Chromatic Patterns for the Graham Foundation is a 2014 site-specific, immersive installation by Chicago-based artist Judy Ledgerwood, created for the Graham Foundation for Advanced Studies in the Fine Arts in Chicago. The installation transformed the first-floor galleries of the Foundation’s historic Madlener House into a floor-to-ceiling field of vibrant fluorescent color and metallic pattern, dramatically altering the experience of the architectural space.

Following the exhibition, Ledgerwood produced Chromatic Patterns After the Graham Foundation, a trio of lithographic and relief prints that echo the colors and motifs of the original installation.
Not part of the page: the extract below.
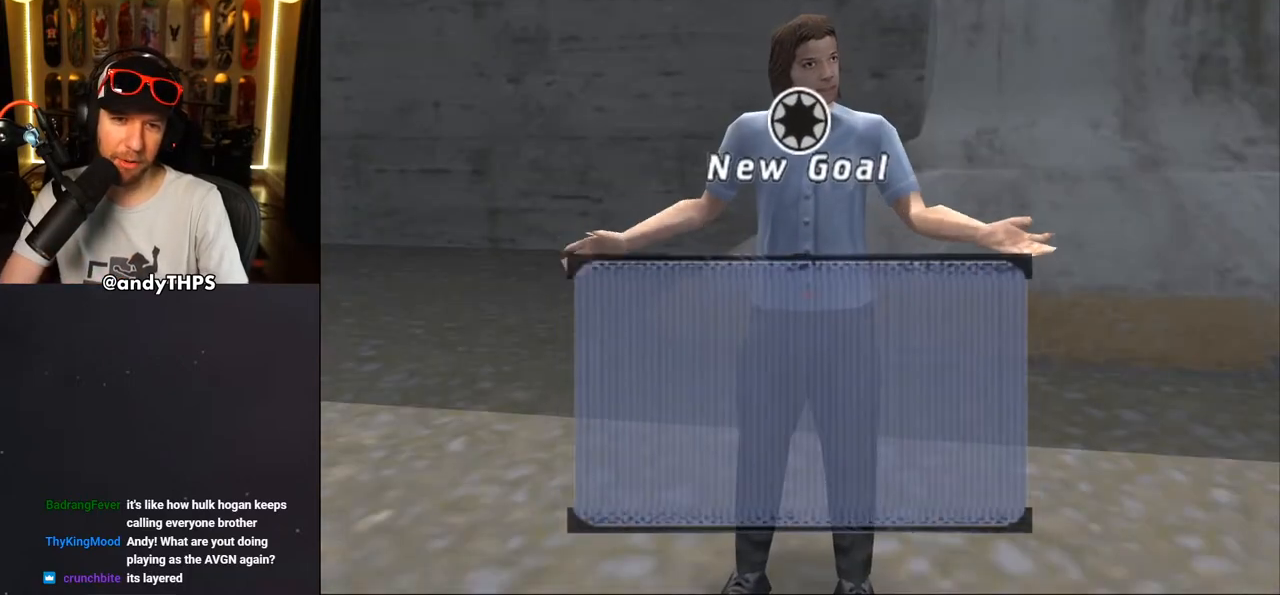
{"buttons": [], "left_stick": "center", "right_stick": "center", "events": []}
Rendered in fluorescent red, orange, and pink, and enhanced with the sparkle of metallic silver, the prints serve as a permanent record of the otherwise ephemeral work. Published by Manneken Press in 2014, the prints were issued in editions of 20 and are signed, titled, and numbered in pencil on the verso.

Ledgerwood's inspiration was Morton Feldman's 1981 composition for cello and piano "Patterns In A Chromatic Field" which employs tightly repeated motifs that are almost, but not quite, identical- a sloppy canon in which the slop assumes an erratic structure of its own. Ledgerwood took the metaphorical Chromatic Field of Feldman's title and made it literal; the breaks in Feldman's composition became doorways from one room to another; time- the distance between one part of the composition and another- was replaced with space, at least for the two months that the exhibition lasted.
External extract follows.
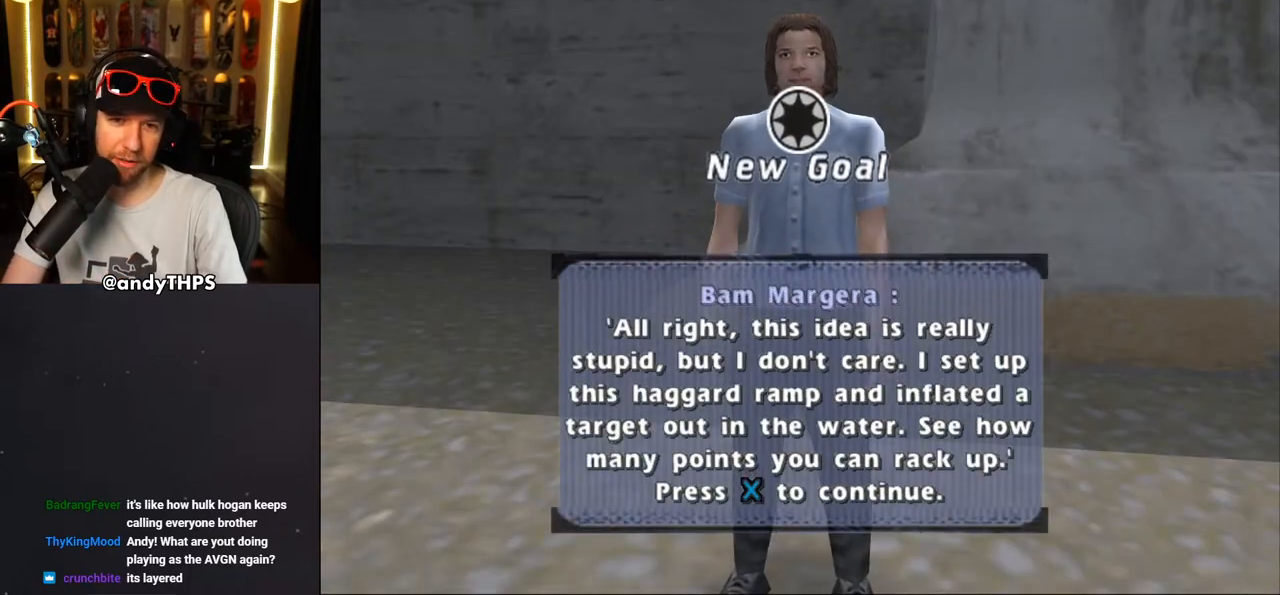
{"buttons": [], "left_stick": "center", "right_stick": "center", "events": []}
Susan TallmanArt In Print, March-April 2015, Volume 4, No. 6

A separate deluxe edition was also produced for a portfolio:  “Chromatic Patterns After the Graham Foundation” portfolio includes all three of  Ledgerwood’s prints and a poem by John Yau, housed in a beautiful custom portfolio case designed by Jason Pickleman. The deluxe portfolio is limited to eight sets.